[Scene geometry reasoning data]
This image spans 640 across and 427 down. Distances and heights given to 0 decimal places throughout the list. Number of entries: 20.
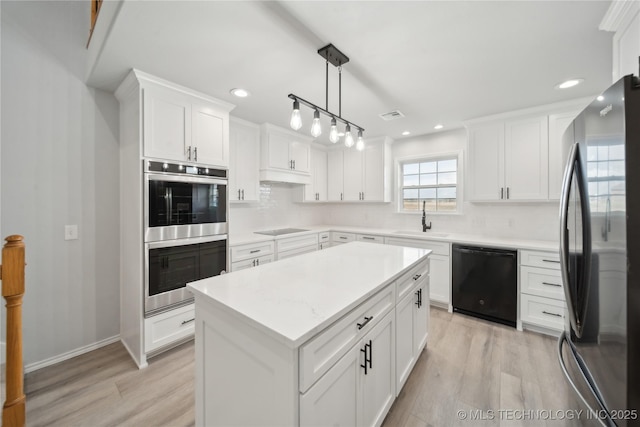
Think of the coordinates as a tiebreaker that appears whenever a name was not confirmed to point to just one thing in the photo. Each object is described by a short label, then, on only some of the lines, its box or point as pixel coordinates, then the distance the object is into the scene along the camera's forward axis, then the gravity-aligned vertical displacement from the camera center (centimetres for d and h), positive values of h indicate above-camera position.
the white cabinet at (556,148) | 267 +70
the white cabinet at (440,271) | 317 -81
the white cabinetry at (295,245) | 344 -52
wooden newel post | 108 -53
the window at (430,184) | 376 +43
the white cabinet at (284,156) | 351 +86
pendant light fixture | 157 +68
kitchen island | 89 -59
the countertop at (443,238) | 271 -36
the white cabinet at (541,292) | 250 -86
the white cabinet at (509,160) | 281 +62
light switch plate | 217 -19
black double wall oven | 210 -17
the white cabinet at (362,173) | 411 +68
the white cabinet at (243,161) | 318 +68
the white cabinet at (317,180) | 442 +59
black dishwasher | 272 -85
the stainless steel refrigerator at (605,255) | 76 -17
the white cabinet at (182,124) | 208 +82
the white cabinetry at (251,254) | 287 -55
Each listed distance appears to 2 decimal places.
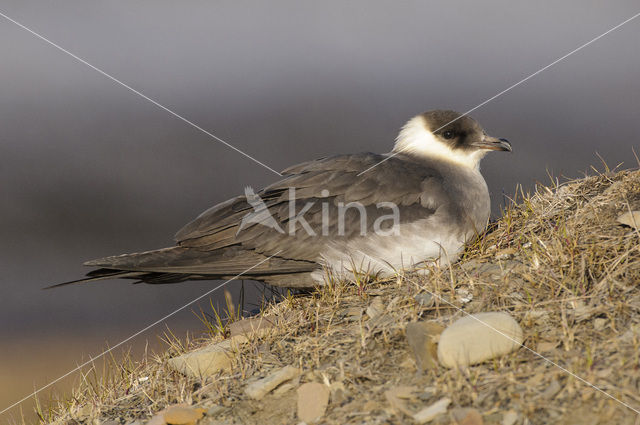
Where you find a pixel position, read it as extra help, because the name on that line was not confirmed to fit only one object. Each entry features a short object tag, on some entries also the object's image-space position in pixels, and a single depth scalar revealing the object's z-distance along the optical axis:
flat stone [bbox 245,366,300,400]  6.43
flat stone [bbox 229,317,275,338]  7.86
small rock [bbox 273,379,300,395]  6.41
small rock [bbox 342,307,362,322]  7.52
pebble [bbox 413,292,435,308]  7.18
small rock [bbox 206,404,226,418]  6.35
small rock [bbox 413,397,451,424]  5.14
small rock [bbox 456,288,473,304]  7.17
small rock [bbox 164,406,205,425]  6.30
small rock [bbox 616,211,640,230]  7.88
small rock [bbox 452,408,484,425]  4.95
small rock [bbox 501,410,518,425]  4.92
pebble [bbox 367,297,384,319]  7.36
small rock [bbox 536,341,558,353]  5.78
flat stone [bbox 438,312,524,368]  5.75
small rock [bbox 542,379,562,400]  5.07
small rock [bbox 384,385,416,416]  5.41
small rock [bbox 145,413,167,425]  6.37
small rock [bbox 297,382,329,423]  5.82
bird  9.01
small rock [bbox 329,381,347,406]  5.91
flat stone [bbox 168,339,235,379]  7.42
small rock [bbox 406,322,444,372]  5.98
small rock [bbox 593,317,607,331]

...

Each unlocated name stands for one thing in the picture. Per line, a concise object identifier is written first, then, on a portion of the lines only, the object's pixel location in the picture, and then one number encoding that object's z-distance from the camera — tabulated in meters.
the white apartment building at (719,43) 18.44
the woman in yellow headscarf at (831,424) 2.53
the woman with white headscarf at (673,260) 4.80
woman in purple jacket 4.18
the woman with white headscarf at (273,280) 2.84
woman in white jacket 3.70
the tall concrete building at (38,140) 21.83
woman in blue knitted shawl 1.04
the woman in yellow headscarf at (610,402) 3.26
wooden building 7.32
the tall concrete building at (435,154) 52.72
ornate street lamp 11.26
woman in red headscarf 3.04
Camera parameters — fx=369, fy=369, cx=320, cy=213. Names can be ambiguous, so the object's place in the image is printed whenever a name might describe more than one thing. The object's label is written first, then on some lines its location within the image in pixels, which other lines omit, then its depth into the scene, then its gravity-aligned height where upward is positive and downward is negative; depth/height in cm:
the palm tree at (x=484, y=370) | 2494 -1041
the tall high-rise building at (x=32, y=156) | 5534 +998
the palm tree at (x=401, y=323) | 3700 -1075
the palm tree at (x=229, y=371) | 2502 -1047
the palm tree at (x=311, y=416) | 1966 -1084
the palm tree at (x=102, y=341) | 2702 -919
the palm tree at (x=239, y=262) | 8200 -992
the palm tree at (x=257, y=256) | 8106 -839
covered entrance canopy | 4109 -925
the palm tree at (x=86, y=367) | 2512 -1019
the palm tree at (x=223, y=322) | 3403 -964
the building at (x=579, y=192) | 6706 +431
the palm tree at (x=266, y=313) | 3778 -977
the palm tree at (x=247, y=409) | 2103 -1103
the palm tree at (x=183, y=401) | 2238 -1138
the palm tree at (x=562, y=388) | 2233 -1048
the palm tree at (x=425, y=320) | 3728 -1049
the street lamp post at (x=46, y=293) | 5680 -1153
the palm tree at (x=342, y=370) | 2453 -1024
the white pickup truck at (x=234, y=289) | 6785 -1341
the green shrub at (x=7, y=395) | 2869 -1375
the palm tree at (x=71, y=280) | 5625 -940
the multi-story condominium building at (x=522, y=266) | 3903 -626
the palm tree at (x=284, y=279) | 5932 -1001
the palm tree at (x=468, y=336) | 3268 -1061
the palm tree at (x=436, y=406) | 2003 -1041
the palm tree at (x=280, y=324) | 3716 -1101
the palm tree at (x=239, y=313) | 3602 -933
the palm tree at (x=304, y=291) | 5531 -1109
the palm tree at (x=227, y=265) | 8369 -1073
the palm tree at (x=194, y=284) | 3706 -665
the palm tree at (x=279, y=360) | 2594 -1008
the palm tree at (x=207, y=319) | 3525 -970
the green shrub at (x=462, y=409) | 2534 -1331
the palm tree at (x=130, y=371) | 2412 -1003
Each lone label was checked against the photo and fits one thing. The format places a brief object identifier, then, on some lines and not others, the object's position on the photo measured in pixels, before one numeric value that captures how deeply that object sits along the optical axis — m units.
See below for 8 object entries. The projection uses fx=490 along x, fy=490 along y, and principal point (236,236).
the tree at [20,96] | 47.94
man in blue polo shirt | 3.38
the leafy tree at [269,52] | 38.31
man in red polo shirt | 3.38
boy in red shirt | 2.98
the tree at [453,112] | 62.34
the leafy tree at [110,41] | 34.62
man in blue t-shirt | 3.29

...

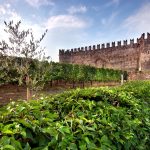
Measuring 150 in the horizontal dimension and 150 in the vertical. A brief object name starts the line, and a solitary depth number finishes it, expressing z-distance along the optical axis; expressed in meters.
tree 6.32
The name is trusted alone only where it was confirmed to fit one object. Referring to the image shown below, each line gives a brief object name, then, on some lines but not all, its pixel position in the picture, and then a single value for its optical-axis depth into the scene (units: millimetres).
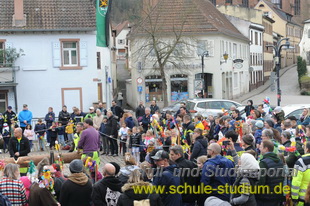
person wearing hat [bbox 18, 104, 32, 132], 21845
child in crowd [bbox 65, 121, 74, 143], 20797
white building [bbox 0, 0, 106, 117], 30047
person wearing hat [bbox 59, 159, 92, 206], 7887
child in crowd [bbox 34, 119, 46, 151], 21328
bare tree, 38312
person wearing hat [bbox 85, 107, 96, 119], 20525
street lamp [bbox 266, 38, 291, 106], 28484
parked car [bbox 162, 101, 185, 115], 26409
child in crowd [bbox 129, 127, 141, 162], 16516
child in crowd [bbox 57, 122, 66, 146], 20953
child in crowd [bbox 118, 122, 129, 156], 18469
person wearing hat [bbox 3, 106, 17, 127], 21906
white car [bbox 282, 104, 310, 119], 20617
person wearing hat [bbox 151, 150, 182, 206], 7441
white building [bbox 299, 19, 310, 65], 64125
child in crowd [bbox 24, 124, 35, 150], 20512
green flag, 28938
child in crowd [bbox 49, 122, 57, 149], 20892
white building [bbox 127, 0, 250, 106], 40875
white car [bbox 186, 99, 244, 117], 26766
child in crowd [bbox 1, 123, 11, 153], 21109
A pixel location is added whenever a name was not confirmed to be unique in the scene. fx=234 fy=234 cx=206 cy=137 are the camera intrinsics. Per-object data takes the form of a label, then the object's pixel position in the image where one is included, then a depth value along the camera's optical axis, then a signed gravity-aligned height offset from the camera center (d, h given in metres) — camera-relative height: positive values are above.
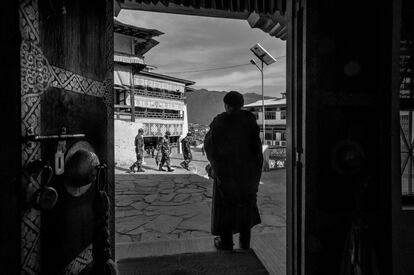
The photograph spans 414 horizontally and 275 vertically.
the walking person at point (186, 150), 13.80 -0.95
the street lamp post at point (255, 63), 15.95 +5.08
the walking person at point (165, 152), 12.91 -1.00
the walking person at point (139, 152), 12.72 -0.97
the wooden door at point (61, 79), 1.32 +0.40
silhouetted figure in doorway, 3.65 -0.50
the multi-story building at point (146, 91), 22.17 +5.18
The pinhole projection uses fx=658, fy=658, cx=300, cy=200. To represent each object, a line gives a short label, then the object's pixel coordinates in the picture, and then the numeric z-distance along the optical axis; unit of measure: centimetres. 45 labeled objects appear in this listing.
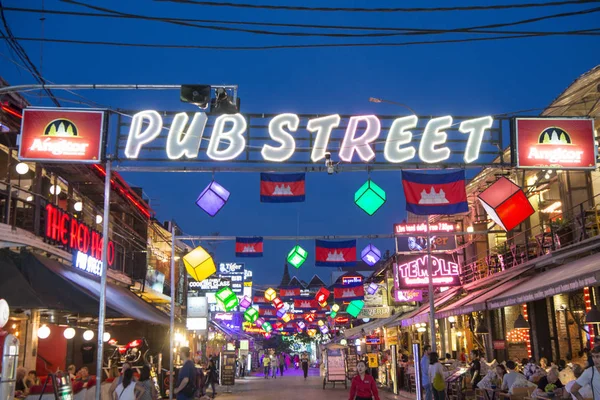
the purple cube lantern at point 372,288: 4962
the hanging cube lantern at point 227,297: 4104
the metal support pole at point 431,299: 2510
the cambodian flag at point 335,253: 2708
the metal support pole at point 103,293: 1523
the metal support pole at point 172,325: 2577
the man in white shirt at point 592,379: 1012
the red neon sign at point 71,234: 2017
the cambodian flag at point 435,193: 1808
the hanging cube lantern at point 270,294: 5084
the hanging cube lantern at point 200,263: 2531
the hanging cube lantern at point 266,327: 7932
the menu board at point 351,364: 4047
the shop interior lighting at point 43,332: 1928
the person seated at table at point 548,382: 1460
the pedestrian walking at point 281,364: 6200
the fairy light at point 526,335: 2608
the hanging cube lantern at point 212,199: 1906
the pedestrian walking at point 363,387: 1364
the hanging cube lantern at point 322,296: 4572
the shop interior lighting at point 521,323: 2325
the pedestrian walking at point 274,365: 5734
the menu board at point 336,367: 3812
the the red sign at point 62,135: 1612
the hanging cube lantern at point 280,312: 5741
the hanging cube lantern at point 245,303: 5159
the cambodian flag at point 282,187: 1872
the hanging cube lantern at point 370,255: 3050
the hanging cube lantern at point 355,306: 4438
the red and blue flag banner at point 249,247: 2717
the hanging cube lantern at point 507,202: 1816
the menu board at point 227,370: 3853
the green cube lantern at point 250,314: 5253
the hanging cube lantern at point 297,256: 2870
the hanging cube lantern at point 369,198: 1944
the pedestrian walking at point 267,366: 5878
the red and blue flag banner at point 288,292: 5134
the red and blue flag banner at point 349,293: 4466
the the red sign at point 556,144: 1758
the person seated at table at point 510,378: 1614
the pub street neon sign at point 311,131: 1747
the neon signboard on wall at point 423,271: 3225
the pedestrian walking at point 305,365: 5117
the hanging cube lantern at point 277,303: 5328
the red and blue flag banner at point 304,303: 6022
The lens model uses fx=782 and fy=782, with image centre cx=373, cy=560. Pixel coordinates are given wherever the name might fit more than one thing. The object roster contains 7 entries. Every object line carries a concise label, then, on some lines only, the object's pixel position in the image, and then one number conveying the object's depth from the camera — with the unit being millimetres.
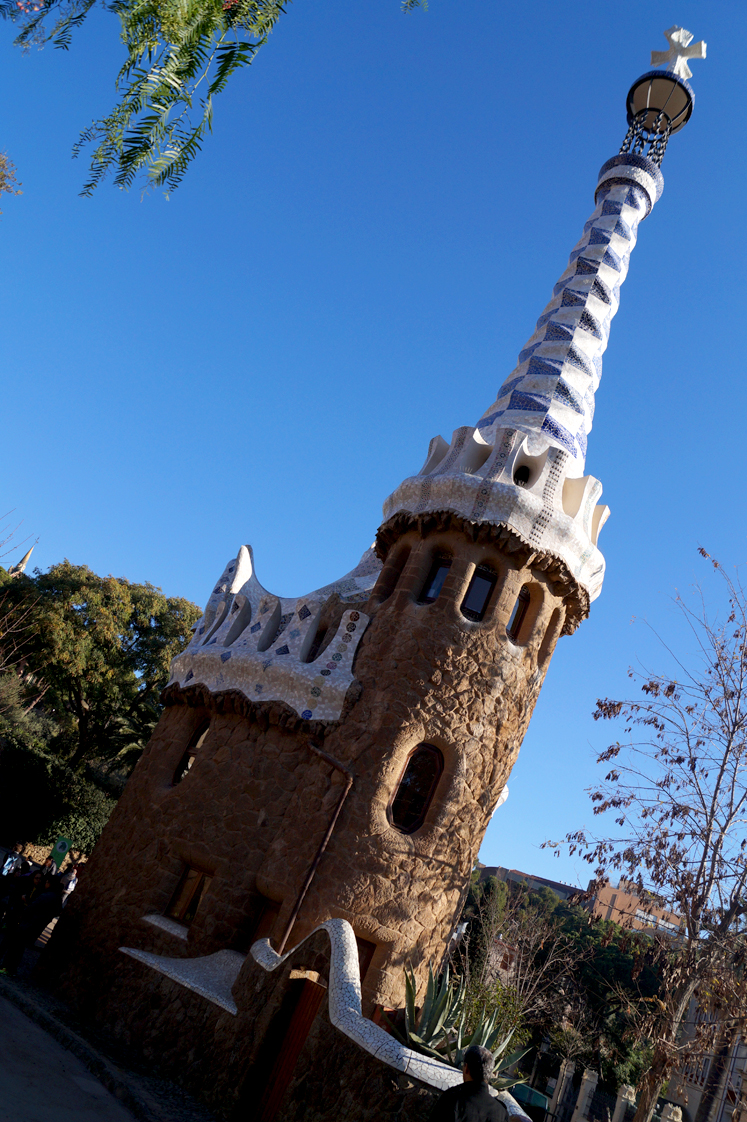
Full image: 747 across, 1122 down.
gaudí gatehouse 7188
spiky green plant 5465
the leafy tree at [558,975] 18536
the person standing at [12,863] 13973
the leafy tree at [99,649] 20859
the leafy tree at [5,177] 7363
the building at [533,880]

■ **About this exercise**: Beginning at the line with "child in crowd [bbox 129, 127, 141, 162], 16516" and ending at the line with "child in crowd [bbox 24, 124, 35, 150], 20512", reproduce each line of the data above exactly, and add no other lines.

■ **Solution for this exercise**:
child in crowd [bbox 129, 127, 141, 162], 16516
child in crowd [bbox 57, 122, 66, 146], 20953
child in crowd [bbox 118, 122, 129, 156], 18469
person wearing hat [bbox 3, 106, 17, 127], 21906
white car [bbox 282, 104, 310, 119], 20617
person wearing hat [bbox 151, 150, 182, 206], 7441
white building [bbox 299, 19, 310, 65], 64125
child in crowd [bbox 24, 124, 35, 150], 20512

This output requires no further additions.